I pay taxes on my income and I file annually. I even pay taxes on land in Simcoe County — land that was to be shared under treaty in 1815, just three years after my ancestors helped repel the Americans at Niagara. Land that the Anishinaabeg have never been compensated for. Would you as a taxpayer continue to pay taxes on land that you were never paid for in the first place?

“Taxpayers” will often tell me how unfair it is that a certain group in Canada is tax exempt. I often want to counter with, “I’ll gladly relinquish this exemption in exchange for the land that was stolen from us.”

But that also happens to be the land from which Canada’s tax base was built. I ask again, would you as a taxpayer continue to pay taxes on land that you were never paid for in the first place?

But I digress.

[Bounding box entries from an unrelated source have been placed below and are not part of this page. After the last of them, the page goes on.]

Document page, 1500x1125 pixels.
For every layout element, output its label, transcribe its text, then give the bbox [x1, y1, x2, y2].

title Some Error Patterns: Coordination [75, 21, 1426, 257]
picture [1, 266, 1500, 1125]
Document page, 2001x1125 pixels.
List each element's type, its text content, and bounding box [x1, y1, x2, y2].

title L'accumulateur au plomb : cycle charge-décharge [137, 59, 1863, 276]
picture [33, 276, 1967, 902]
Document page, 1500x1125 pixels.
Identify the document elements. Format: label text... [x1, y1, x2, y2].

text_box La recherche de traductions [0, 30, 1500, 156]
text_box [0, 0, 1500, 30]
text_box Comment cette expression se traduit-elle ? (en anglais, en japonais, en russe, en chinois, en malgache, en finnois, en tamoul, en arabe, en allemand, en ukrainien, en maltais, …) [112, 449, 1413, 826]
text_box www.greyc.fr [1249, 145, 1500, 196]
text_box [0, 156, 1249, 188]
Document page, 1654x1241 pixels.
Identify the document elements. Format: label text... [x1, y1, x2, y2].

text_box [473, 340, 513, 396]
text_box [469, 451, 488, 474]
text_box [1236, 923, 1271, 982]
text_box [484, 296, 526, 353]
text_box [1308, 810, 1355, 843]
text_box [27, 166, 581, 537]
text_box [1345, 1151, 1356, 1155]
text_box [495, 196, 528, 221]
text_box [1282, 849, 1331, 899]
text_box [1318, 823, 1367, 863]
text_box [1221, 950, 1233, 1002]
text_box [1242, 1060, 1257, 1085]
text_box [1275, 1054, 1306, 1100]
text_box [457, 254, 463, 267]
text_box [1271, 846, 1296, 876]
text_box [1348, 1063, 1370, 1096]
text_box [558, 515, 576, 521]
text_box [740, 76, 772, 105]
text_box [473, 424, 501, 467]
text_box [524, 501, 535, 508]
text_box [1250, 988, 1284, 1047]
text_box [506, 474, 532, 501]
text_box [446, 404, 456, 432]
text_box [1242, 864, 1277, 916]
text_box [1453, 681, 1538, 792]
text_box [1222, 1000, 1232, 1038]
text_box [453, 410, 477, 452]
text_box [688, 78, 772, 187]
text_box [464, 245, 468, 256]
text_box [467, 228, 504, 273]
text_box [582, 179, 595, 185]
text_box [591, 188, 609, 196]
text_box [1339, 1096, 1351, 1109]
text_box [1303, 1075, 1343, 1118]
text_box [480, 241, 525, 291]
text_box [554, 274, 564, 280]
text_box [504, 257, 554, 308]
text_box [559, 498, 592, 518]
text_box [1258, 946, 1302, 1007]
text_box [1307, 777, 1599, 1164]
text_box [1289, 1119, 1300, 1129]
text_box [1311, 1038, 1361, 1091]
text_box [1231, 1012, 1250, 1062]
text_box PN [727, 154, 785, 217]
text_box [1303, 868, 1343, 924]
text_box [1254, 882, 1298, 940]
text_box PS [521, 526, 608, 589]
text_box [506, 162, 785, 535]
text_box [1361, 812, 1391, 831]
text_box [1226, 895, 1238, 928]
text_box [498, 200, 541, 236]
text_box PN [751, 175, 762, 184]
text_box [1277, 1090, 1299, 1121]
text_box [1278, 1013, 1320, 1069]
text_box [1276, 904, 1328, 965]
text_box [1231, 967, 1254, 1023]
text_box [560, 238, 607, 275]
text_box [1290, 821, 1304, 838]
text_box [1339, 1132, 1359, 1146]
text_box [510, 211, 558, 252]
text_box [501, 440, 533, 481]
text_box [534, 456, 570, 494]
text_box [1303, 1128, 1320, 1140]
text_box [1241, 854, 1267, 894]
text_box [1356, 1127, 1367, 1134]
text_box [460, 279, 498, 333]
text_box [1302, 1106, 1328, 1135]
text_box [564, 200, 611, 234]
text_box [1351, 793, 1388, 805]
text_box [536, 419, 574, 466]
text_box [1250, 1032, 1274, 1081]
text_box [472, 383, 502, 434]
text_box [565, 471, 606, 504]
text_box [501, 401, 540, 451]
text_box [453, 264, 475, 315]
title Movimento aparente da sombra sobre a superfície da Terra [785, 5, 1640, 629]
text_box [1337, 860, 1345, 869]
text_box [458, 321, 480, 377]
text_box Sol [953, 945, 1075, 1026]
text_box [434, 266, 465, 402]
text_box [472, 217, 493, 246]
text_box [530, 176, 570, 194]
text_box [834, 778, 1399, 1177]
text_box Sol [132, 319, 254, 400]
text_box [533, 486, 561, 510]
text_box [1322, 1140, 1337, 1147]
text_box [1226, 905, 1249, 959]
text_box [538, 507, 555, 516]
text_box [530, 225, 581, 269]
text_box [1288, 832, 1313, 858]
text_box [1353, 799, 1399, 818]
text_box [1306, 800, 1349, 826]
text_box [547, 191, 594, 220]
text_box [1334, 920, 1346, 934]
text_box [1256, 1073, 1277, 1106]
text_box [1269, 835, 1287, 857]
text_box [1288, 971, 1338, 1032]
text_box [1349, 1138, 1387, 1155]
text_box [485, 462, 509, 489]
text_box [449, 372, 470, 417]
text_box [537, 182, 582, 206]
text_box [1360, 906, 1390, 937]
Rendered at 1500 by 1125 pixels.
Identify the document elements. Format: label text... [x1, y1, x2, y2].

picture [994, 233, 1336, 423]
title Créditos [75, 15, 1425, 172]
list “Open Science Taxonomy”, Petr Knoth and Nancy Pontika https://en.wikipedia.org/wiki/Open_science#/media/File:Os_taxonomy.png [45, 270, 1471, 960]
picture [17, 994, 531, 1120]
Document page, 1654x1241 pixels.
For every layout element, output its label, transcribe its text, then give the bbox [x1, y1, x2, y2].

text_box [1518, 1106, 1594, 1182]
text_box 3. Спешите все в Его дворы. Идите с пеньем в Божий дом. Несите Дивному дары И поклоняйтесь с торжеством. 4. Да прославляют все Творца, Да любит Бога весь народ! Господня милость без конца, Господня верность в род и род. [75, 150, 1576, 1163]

In Canada, promising tax exemption and reneging on that promise is as old as Samuel de Champlain’s rusted and redundant spurs.

This story has always been far too long to have to explain to a curious non-Native at an otherwise pleasant dinner. And if you did have the time to try to explain it in any great detail, I believe that they’d find the whole thing to be quite taxing. As do I, and I’m supposed to be exempt.

Jeff Monague is a former Chief of the Beausoleil First Nation on Christian Island, former Treaty Research Director with the Anishnabek (Union of Ontario Indians), and veteran of the Canadian Forces. Monague, who taught the Ojibwe language with the Simcoe County District School Board and Georgian College, is currently the manager of Springwater Provincial Park.